With 100 iterations for both searches, the total number of evaluations is around 10^4, easily within the time limit. The algorithm uses only constant extra memory.

Test Cases

# helper: run solution on input string, return output string
import sys
import io
import math

def run(inp: str) -> str:
    sys.stdin = io.StringIO(inp)

    input = sys.stdin.readline

    import math

    a, b, l = map(float, input().split())

    def best_length(w):
        lo = 1e-12
        hi = math.pi / 2 - 1e-12

        for _ in range(100):
            m1 = lo + (hi - lo) / 3
            m2 = hi - (hi - lo) / 3

            f1 = (
                (a - w * math.cos(m1)) / math.sin(m1)
                + (b - w * math.sin(m1)) / math.cos(m1)
            )

            f2 = (
                (a - w * math.cos(m2)) / math.sin(m2)
                + (b - w * math.sin(m2)) / math.cos(m2)
            )

            if f1 < f2:
                lo = m1
            else:
                hi = m2

        theta = (lo + hi) / 2

        return (
            (a - w * math.cos(theta)) / math.sin(theta)
            + (b - w * math.sin(theta)) / math.cos(theta)
        )

    def can(w):
        return best_length(w) + 1e-10 >= l

    lo = 0.0
    hi = min(a, b, l)

    for _ in range(100):
        mid = (lo + hi) / 2

        if can(mid):
            lo = mid
        else:
            hi = mid

    if lo < 1e-8:
        return "My poor head =("
    return "{:.7f}".format(lo)

# provided sample
assert run("2 2 1\n") == "1.0000000", "sample 1"

# impossible case
assert run("1 1 100\n") == "My poor head =(", "too long to turn"
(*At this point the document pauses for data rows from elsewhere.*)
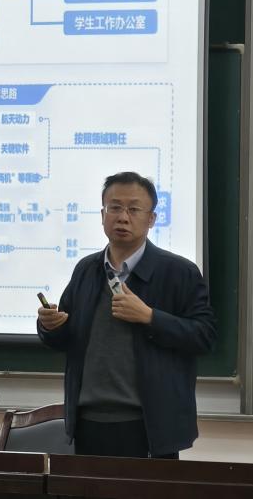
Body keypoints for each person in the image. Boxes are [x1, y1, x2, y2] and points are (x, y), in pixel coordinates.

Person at [37, 171, 215, 459]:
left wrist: (150, 317)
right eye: (115, 207)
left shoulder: (178, 272)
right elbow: (65, 337)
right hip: (87, 422)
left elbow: (204, 336)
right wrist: (49, 326)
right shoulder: (86, 270)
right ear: (102, 214)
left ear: (151, 219)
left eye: (133, 209)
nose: (122, 217)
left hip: (149, 427)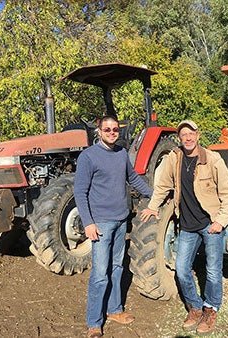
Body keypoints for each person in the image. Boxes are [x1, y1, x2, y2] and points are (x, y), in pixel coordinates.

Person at [140, 120, 228, 335]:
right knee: (182, 270)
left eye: (191, 133)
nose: (188, 137)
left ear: (198, 135)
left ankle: (211, 309)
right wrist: (153, 206)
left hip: (210, 223)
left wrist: (220, 221)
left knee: (213, 271)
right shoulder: (174, 158)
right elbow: (163, 185)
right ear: (180, 138)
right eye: (184, 134)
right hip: (187, 225)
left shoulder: (212, 159)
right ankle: (194, 306)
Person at [74, 115, 153, 338]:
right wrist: (88, 222)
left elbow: (134, 179)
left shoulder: (121, 153)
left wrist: (154, 195)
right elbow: (80, 192)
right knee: (100, 273)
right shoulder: (88, 156)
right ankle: (94, 322)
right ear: (99, 131)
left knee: (117, 267)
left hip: (121, 220)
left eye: (115, 129)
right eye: (107, 129)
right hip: (100, 223)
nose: (111, 132)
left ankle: (114, 310)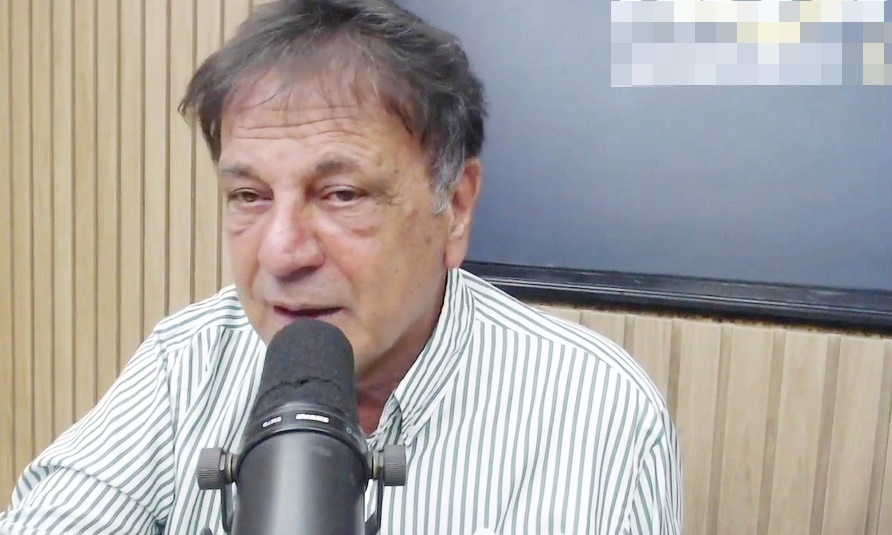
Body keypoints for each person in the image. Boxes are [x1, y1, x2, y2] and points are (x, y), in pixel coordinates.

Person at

# narrow feasible corridor
x = float(run("1 2 2\n"))
assert 0.7 < x < 1.0, "rotation required"

# equal dimensions
x = float(run("5 5 5\n"))
assert abs(x - 5.0) < 1e-6, "square coffin"

# minimum input
x = float(run("1 1 1\n"))
assert abs(x - 1.0) < 1e-6, "minimum valid"
Test input Expected output What it validates
2 2 1 1.0000000 Width limited by coffin length
1 1 100 My poor head =( Impossible turning geometry
1 2 2 Approximately 0.8 Rotation-dependent feasibility
5 5 5 5.0000000 Symmetric corridor and coffin
1 1 1 1.0000000 Minimum-size valid configuration

Edge Cases

Consider the impossible case:

1 1 100

The binary search repeatedly tests smaller widths. Even when w becomes tiny, the ternary search finds that the maximum achievable turning length stays far below 100. Since no positive width passes the feasibility check, the answer converges to zero and the program correctly prints:

My poor head =(

Now consider the short coffin case:

2 2 1

Geometrically, much wider rectangles could fit through the corridor itself. But the problem requires w ≤ l. The binary search upper bound is initialized with min(a, b, l), so the algorithm never considers invalid widths larger than the coffin length.
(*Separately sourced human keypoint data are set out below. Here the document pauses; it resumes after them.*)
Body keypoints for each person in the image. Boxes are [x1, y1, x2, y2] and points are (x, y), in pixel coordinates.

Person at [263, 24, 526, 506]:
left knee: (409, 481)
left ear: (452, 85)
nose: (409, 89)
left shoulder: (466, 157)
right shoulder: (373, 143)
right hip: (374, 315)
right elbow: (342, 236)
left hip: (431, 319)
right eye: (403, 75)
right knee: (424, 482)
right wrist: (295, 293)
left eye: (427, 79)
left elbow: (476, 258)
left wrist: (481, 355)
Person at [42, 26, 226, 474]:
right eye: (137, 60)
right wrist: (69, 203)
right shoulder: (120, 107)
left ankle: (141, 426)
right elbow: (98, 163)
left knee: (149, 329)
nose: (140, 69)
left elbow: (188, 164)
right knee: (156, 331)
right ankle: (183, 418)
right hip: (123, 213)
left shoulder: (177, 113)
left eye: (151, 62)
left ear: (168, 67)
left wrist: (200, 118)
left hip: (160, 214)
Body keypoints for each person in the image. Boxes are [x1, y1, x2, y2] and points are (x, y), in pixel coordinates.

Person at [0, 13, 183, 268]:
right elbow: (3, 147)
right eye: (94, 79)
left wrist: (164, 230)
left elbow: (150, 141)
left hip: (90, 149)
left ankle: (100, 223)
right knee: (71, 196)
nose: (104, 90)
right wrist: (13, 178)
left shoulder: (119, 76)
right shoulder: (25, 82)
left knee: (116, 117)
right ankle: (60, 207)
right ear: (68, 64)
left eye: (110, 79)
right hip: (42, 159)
A precision-sensitive example is:

1 2 2.5

The feasible width lies very close to the transition between possible and impossible. The 1e-10 tolerance inside the feasibility check prevents floating point rounding from rejecting widths that are mathematically valid but numerically off by tiny errors.

Finally, consider a symmetric large case:

10000 10000 10000

The optimal answer is exactly 10000. The ternary search remains numerically stable because the angle interval avoids the singular endpoints where sine or cosine becomes zero.